Prompt 1: Quote the stretch from "Originally, we had" through "this opens up." in the Afrimesh post word for word.
Prompt 2: Extend the post about Afrimesh and the Mesh Potato by writing what comes next after its last sentence.

A couple of months ago, Antoine Van Gelder (pictured below), announced a new project called Afrimesh. Afrimesh is a web-based, mesh network management interface. Having a simple GUI for network management and monitoring is critical for the Village Telco, thus I was overjoyed to find out about Antoine’s work, which is being supported by the Meraka Institute at the CSIR.
Originally, we had imagined having a management interface for the Village Telco very similar to the Meraki and/or Open-Mesh network management “dashboards” which are graphically-intuitive and easy for anyone to understand at a glance what is going on in the network. However, Antoine introduced a new twist which opens up interesting possibilities. He has designed the Afrimesh software so that it can run on any OpenWRT-based device. It is written entirely in JavaScript. Actually Afrimesh will run on just about anything but, for me, the interesting new possibility is have a dashboard interface that runs on the mesh devices themselves. I didn’t initially appreciate initially the potential that this opens up.
You can see at the left here what the management interface currently looks like. As things currently stand, Afrimesh is designed to:
- monitor the health of the network and display connectivity information for each mesh node and connections between the nodes in a visually intuitive manner;
- provide an interface for the configuration of a B.A.T.M.A.N.-based mesh network; and,
- be an extensible GUI framework for interfacing with a mesh network.
From self organising data networks to self-organising phone networks
So here is where my minor epiphany came. What is great about mesh networks is that you just plug them in and they work. They self-organise in terms of upstream connectivitity, redundant routing, etc. They are a very, very clever way of quickly establishing a pervasive, reliable IP-based network.
With the Mesh Potato, we are trying to leverage the power of mesh networks to set up a phone network. Each Mesh Potato access point will have an RJ11 port, into which an everyday phone can be plugged. However, to use the Mesh Potato, some configuration of the phone network detail is still required. People need to have phone numbers to dial and a phone number themselves that people can call. More than that, people have to have a way of finding out other people’s phone numbers.

Excerpted records:
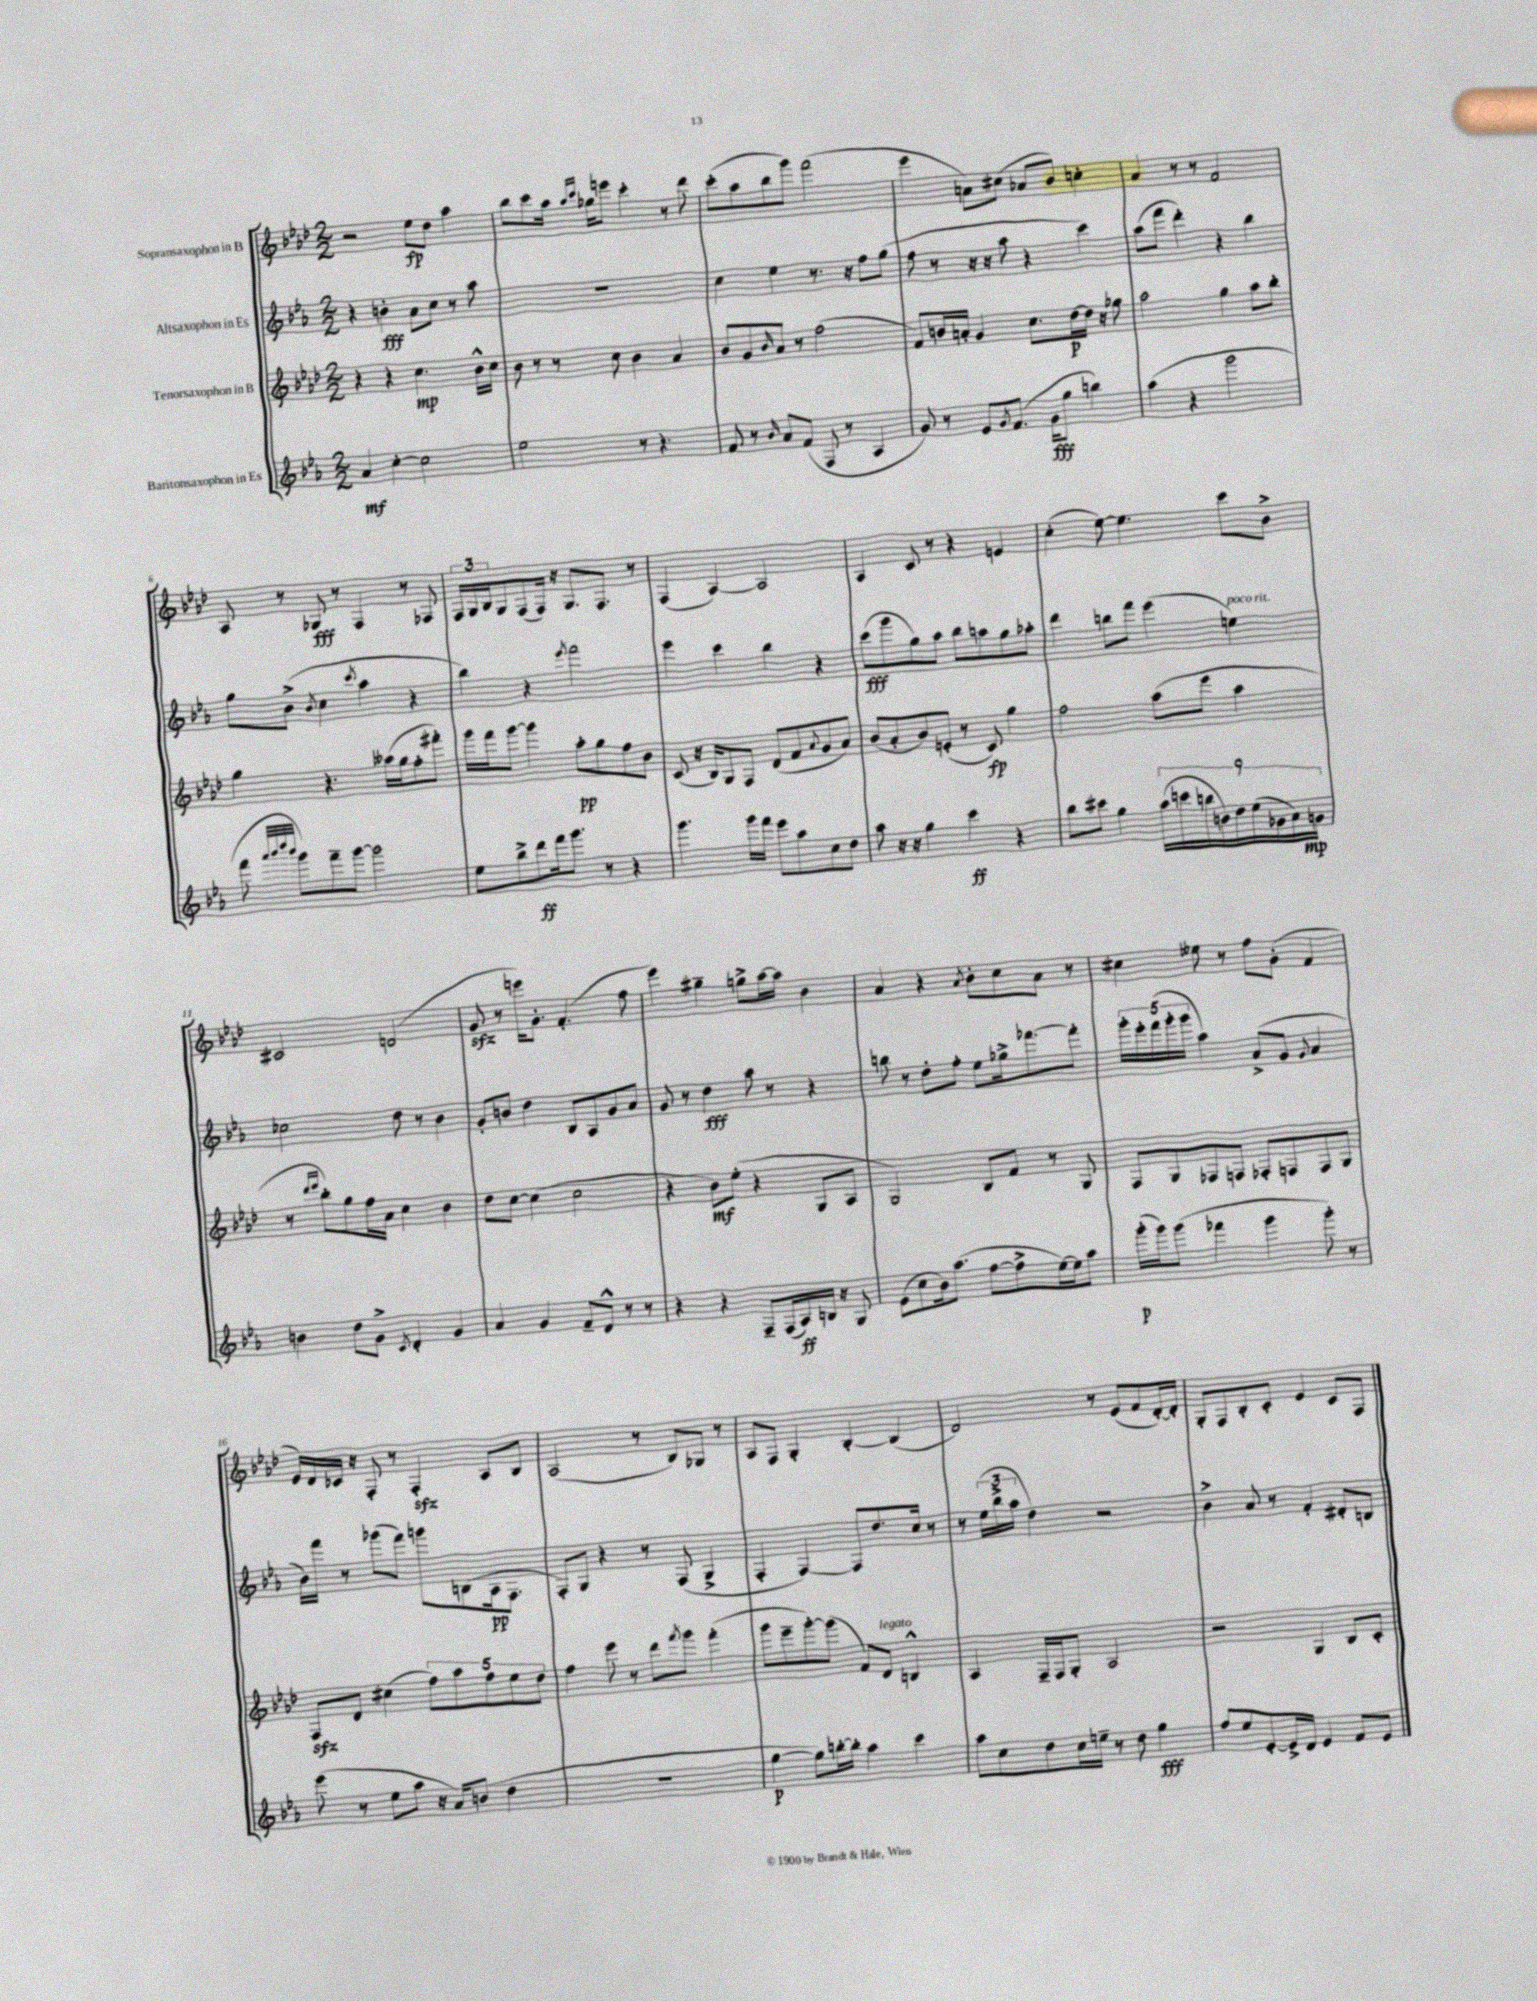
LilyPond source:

<<
\new StaffGroup <<
\new Staff = "s0" \with { instrumentName = "Sopransaxophon in B" } {
    \clef treble \key aes \major \numericTimeSignature \time 2/2
    r2 ees''8\fp des''8 aes''4 |
    bes''8 c'''8 aes''16 \grace { aes''16 c'''16 } ges''16 e'''8 c'''4-. r8 des'''8 |
    c'''8-.( aes''8 bes''8 g'''8) f'''2( |
    ees'''4 a'8) cis''8( aes'8 bes'8) c''4-. |
    aes'4 r8 r8 f'2 |
    aes8 r8 ges8\fff r8 f4 r8 fes8 |
    \tuplet 3/2 { f16 g16 bes16 } g8 f8( f16) r16 g8. f8. r8 |
    f4( aes4~) aes2 |
    aes4 c'8 r8 r4 e'4 |
    c''4-.( ees''8~) ees''4. c'''8 bes'8-> |
    cis'2 d'2( |
    g'8\sfz r8 e'''16) g'8.-. f'4.-.( f''8 |
    ees'''4) gis''4-- g''8-> aes''16~ aes''16 bes'4 |
    aes'4 r4 \acciaccatura { aes'8 } bes'8-. c''8 aes'8 r8 |
    cis''4 eeses''8 r8 f''8 g'8-.( f'4 |
    ees'16) des'16 ces'16 r16 f8-. r8 f4-.\sfz aes8 bes8 |
    aes2( r8 bes8) ges8 r8 |
    aes8 f8 g4-. bes4~-. bes4( |
    des'2) r8 ees'8( f'8 des'16~-.) des'16-. |
    g8-. f8 bes8-. c'8-. ees'4 c'8 f8 \bar "|." |
}
\new Staff = "s1" \with { instrumentName = "Altsaxophon in Es" } {
    \clef treble \key ees \major \numericTimeSignature \time 2/2
    r4 b'4-.\fff aes'8 c''8 r8 aes''8 |
    R1 |
    c''4 ees''4 r8. r16 f''8 g''8( |
    f''8 r8 r16 r16 aes''8 r4 c'''4) |
    aes''8( f'''8 d'''4-.) r4 bes''4 |
    g''8 bes'8->( \acciaccatura { bes'8 } c''4 \acciaccatura { c'''8 } aes''4 r4 |
    bes''4) r4 \acciaccatura { ees'''8 } f'''2 |
    ees'''4 c'''4 bes''4 r4 |
    c'''8\fff( g'''8 g''8) aes''8 bes''8 a''8 g''8 aes''8-. |
    d'''4 b''8 f'''8 ees'''4( e''4^\markup { \italic "poco rit." }) |
    ces''2 d''8 r8 bes'4 |
    g'8-. b'8 d''4 bes8 aes8 g'8 aes'8 |
    g'8 r8 d''4\fff aes''8 r8 r4 |
    b''8 r8 d''8-. f''8-. ees''8 ges''16-> fes'''8.~ fes'''8-. |
    \tuplet 5/4 { g'''16-. ees'''16-. f'''16( g'''16-. g'''16 } aes''4) aes'8->( g'8 \appoggiatura { g'8 } aes'4 |
    bes'16) f'''16 r8 ges'''8( f'''8) g'''8 b8( aes16\pp f8. |
    f8-.) g8 r4 r8 f8( g4-> |
    f4-. f4~) f8 d''8. c''16 r8 |
    r8 \tuplet 3/2 { ees''16( bes''16-> aes''16 } d''4) r2 |
    bes'4-> aes'8 r8 f'4-. dis'8-. b8 \bar "|." |
}
\new Staff = "s2" \with { instrumentName = "Tenorsaxophon in B" } {
    \clef treble \key aes \major \numericTimeSignature \time 2/2
    r4 r4 c''4.\mp bes'16-^ c''16 |
    bes'8 r8 r8 c''8 bes'4 aes'4 |
    bes'8 g'8 \grace { bes'16 } aes'8 r8 f''2( |
    f'8) b'16 a'16-. g'4 c''8. des''16~\p des''16 r16 ges''8 |
    aes''2 g''4 aes''8 bes''8-. |
    g''4 r4. aeses''16( g''16 f''8-. fis'''8-.) |
    g'''16 f'''16 g'''8~ g'''4 aes''8-.\pp g''8 f''8 bes'8 |
    c'8( r16 bes16) g8 f8 des'8( f'8 \appoggiatura { aes'8 } g'8 aes'8) |
    bes'8( aes'8-. bes'8) e'8-.( r8 c'8\fp) g''4 |
    f''2 aes''8( ees'''8 aes''4 |
    r8 \grace { des'''16 ees'''16 } bes''8-.) g''8 f''16 aes'16 c''4 bes'4 |
    des''8 c''8~ c''4( c''2 |
    r4 bes'8\mf) ees''8-.( r4 g8 aes8 |
    g2) bes8 f'8 r8 g8 |
    f8 g8 fes8 f8 fes8-. f8 f8 g8 |
    f8\sfz des'8 cis''4( \tuplet 5/4 { f''8) aes''8 f''8 ees''8 des''8 } |
    f''4 ees'''8 r8 des'''8 \acciaccatura { f'''8 } g'''8 f'''4-.( |
    g'''8 ees'''8-- g'''8~-.) g'''8( f'8) des'8^\markup { \italic "legato" } b4-^ |
    aes4 f16-- f16 g8-. aes2 |
    r2 g4 bes8 c'8-. \bar "|." |
}
\new Staff = "s3" \with { instrumentName = "Baritonsaxophon in Es" } {
    \clef treble \key ees \major \numericTimeSignature \time 2/2
    aes'4\mf c''4~-. c''2 |
    ees''2 r8 r4. |
    f'8 r8 \grace { bes'16 } aes'8 f'8( f8 r8 aes4 |
    g'8) r8 ees'8 \acciaccatura { g'8 } f'8.( g'16\fff g''8 b''4) |
    aes''4( r4 g'''2 |
    f'''8 \grace { aes'''32 bes'''32 d''''32 bes'''32 } g'''8) f'''8-- g'''8~ g'''2 |
    ees''8 bes''8-> d'''8\ff f'''16 g'''8. r8 r4 |
    g'''4. g'''16 f'''16 ees'''8 aes''8 c''8 d''8 |
    aes''8 r16 r16 g''4 c'''4\ff r4 |
    bes''8 cis'''8 g''4 \tuplet 9/8 { aes''16( c'''16 b''16 b'16) d''16 ees''16( ges'16 aes'16) g'16\mp } |
    b'4 d''8 g'8-> \acciaccatura { c'8 } d'4-. g'4 |
    aes'4 g'4 f'8-- d'8-^ r8 r8 |
    r4 r4 f8-- f16( aes16\ff) b16 r16 g8 |
    ees'8( c''8 bes'16) aes''8.( f''8~ f''8-> ees''16~) ees''16 aes''8 |
    g'''16-.\p( g'''16) g'''8( fes'''4 g'''4 g'''8-.) r8 |
    ees'''8( r8 ees''8 aes''8 r16 aes'16) b'8( d''4 |
    R1 |
    g''4~\p g''8) b''16~-. b''16-. aes''4 c'''4 |
    aes''8 c''8 d''8 c''16 e''16-- r8 d''8 g''4\fff |
    f''8 ees''8 ees'8~-. ees'16-> d'16 ees'4 f'8 ees'8 \bar "|." |
}
>>
>>
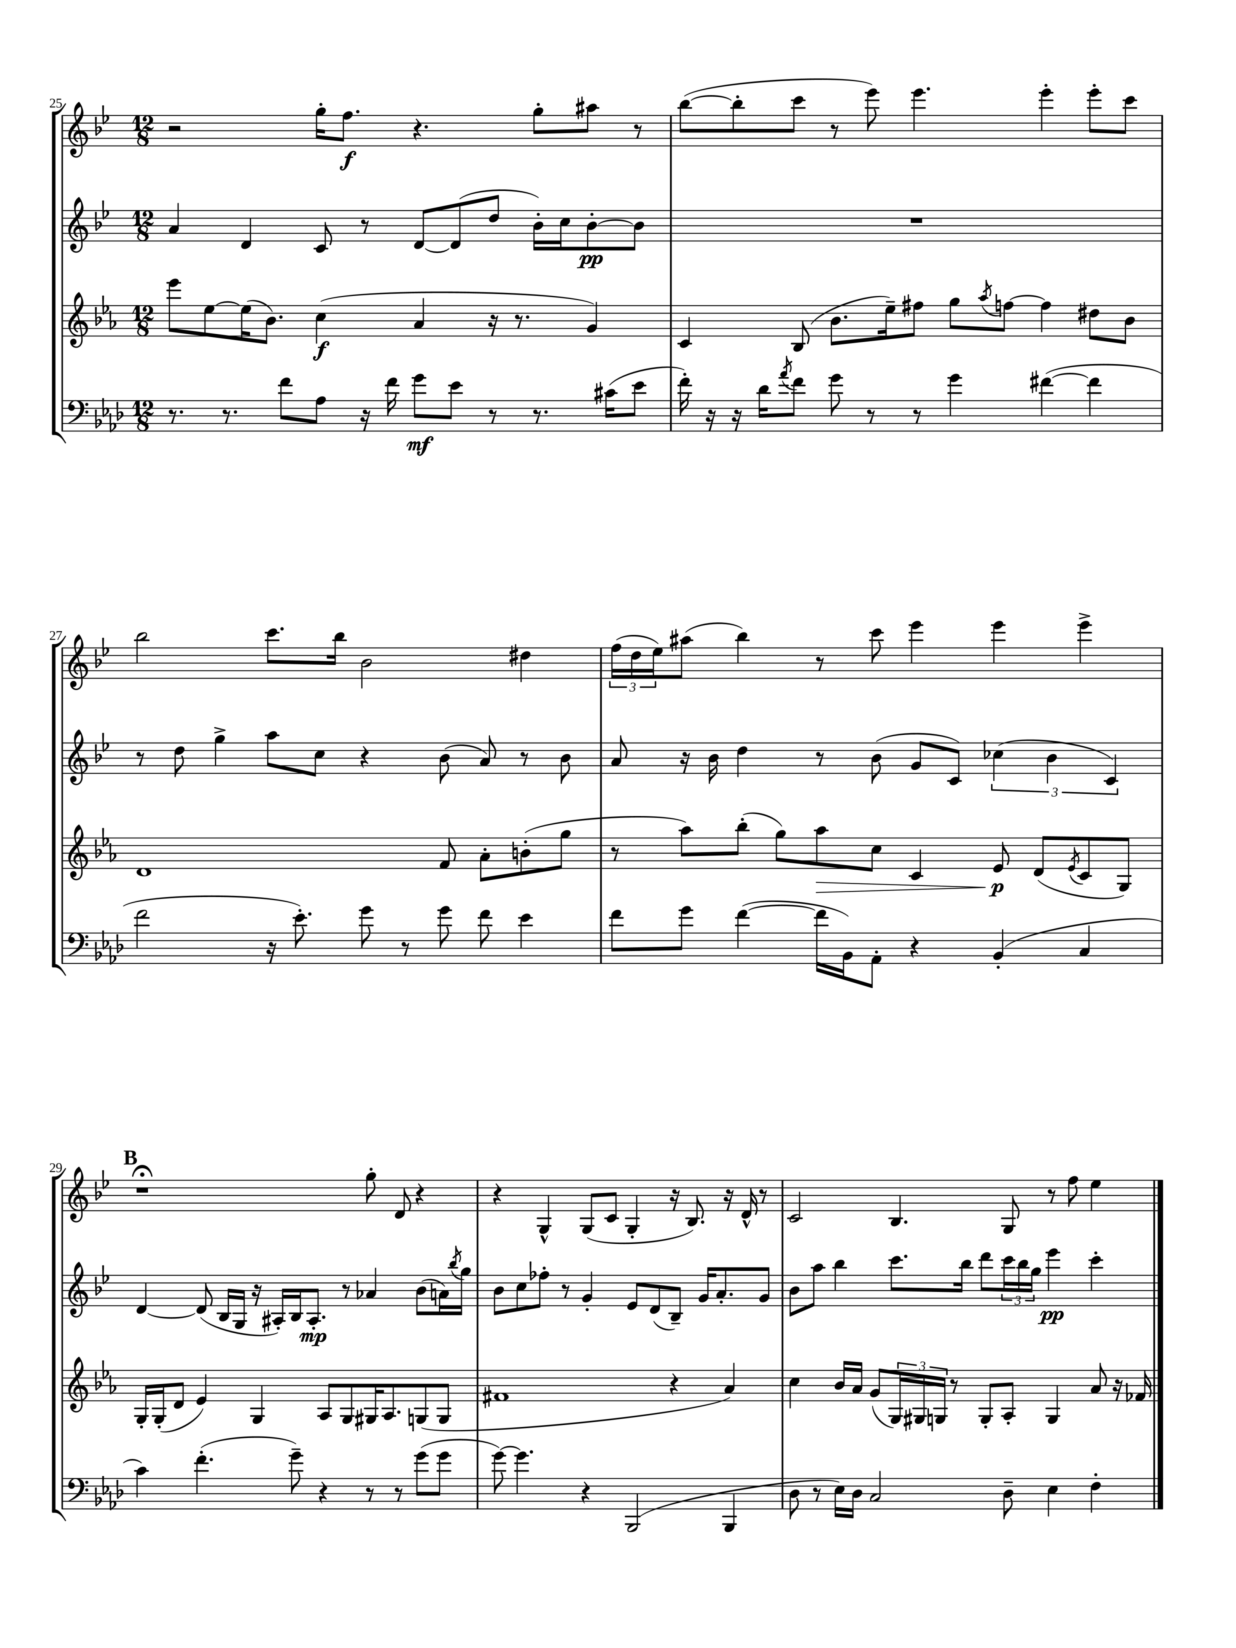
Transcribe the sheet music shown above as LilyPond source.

<<
\new StaffGroup <<
\new Staff = "s0" {
    \clef treble \key bes \major \numericTimeSignature \time 12/8
    r2 g''16-. f''8.\f r4. g''8-. ais''8 r8 |
    bes''8~( bes''8-. c'''8 r8 ees'''8) ees'''4. ees'''4-. ees'''8-. c'''8 |
    bes''2 c'''8. bes''16 bes'2 dis''4 |
    \tuplet 3/2 { f''16( d''16 ees''16) } ais''8( bes''4) r8 c'''8 ees'''4 ees'''4 ees'''4-> |
    \mark \markup { \bold "B" } r1\fermata g''8-. d'8 r4 |
    r4 g4-^ g8( c'8 g4-. r16 bes8.) r16 d'16-^ r8 |
    c'2 bes4. g8 r8 f''8 ees''4 \bar "|." |
}
\new Staff = "s1" {
    \clef treble \key bes \major \numericTimeSignature \time 12/8
    a'4 d'4 c'8 r8 d'8~ d'8( d''8 bes'16-.) c''16 bes'8~-.\pp bes'8 |
    R1. |
    r8 d''8 g''4-> a''8 c''8 r4 bes'8( a'8) r8 bes'8 |
    a'8 r16 bes'16 d''4 r8 bes'8( g'8 c'8) \tuplet 3/2 { ces''4( bes'4 c'4) } |
    \mark \markup { \bold "B" } d'4~ d'8( bes16 g16 r16 ais16-.) bes16 ais8.-.\mp r8 aes'4 bes'8( a'16) \acciaccatura { bes''8 } g''16 |
    bes'8 c''8 fes''8-. r8 g'4-. ees'8 d'8( bes8--) g'16 a'8.-. g'8 |
    bes'8 a''8 bes''4 c'''8. bes''16 d'''8 \tuplet 3/2 { c'''16 bes''16 g''16 } ees'''4\pp c'''4-. \bar "|." |
}
\new Staff = "s2" {
    \clef treble \key ees \major \numericTimeSignature \time 12/8
    ees'''8 ees''8~ ees''16( bes'8.) c''4\f( aes'4 r16 r8. g'4) |
    c'4 bes8( bes'8. ees''16--) fis''8 g''8 \acciaccatura { aes''8 } f''8~ f''4 dis''8 bes'8 |
    d'1 f'8 aes'8-. b'8-.( g''8 |
    r8 aes''8) bes''8-.( g''8) aes''8\> c''8 c'4 ees'8\p\! d'8( \acciaccatura { ees'8 } c'8 g8) |
    \mark \markup { \bold "B" } g16-. g16-.( d'8 ees'4) g4 aes8 g8 gis16 aes8. g8( g8 |
    fis'1 r4 aes'4) |
    c''4 bes'16 aes'16 g'8( \tuplet 3/2 { g16) gis16 g16 } r8 g8-. aes8-. g4 aes'8 r16 fes'16 \bar "|." |
}
\new Staff = "s3" {
    \clef bass \key aes \major \numericTimeSignature \time 12/8
    r8. r8. f'8 aes8 r16 f'16 g'8\mf ees'8 r8 r8. cis'16( ees'8 |
    f'16-.) r16 r16 des'16 \acciaccatura { aes'8 } f'8 g'8 r8 r8 g'4 fis'4~( fis'4 |
    f'2 r16 ees'8.-.) g'8 r8 g'8 f'8 ees'4 |
    f'8 g'8 f'4~( f'16 bes,16) aes,8-. r4 bes,4-.( c4 |
    \mark \markup { \bold "B" } c'4) f'4.-.( g'8--) r4 r8 r8 g'8( g'8 |
    g'8~) g'4. r4 bes,,2( bes,,4 |
    des8 r8 ees16) des16 c2 des8-- ees4 f4-. \bar "|." |
}
>>
>>
\layout { \context { \Score currentBarNumber = #25 } }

Written reply 1:
Originally, we had imagined having a management interface for the Village Telco very similar to the Meraki and/or Open-Mesh network management “dashboards” which are graphically-intuitive and easy for anyone to understand at a glance what is going on in the network. However, Antoine introduced a new twist which opens up interesting possibilities. He has designed the Afrimesh software so that it can run on any OpenWRT-based device. It is written entirely in JavaScript. Actually Afrimesh will run on just about anything but, for me, the interesting new possibility is have a dashboard interface that runs on the mesh devices themselves. I didn’t initially appreciate initially the potential that this opens up.

Written reply 2:
I began to think of the Mesh Potato in different environments to that which we originally conceived. For instance, would Mesh Potatoes work in an crisis environment where there was a need to set up a instant phone network? Could they be designed to self-configure out of the box as a phone mesh? Conversations with David Rowe and Antoine have encouraged me to think so.
Imagine you power up your Mesh Potato and an interactive voice response system says:
Mesh Potato | “Welcome to the Mesh Potato network. Please speak your name after the tone.” |
User | “Steve Song” |
Mesh Potato | “Thank you. Please key in the letters of your last and first name so that other users can find you in the directory” |
User | “S-7777, T-8, E-33, etc, etc” |
Mesh Potato | “Thank you. You are now registered on the Mesh Potato network. Your extension is 2005. Please select from the following menu:
|
This is quite a reasonable scenario. We could set up the Mesh Potatoes to do something like the above and the impact would be that you could unpack a box of 24 Mesh Potatoes, power them up (battery or solar), and within minutes have a working phone network. This would work with or without upstream connectivity. It would mean you could immediately start delivering value with a Village Telco even before you have a server, billing, and upstream connectivity set up.
The Afrimesh Potato
But it gets better. With the Afrimesh software, you could conceivably combine data network information with phone network information. Consider an enhanced version of the Afrimesh interface which not only provided network information but also voice call information. The image at the right is my mock-up but it conveys the sense of how Afrimesh could show you who was on the phone network, what their extension is, whether they’re “available”, etc.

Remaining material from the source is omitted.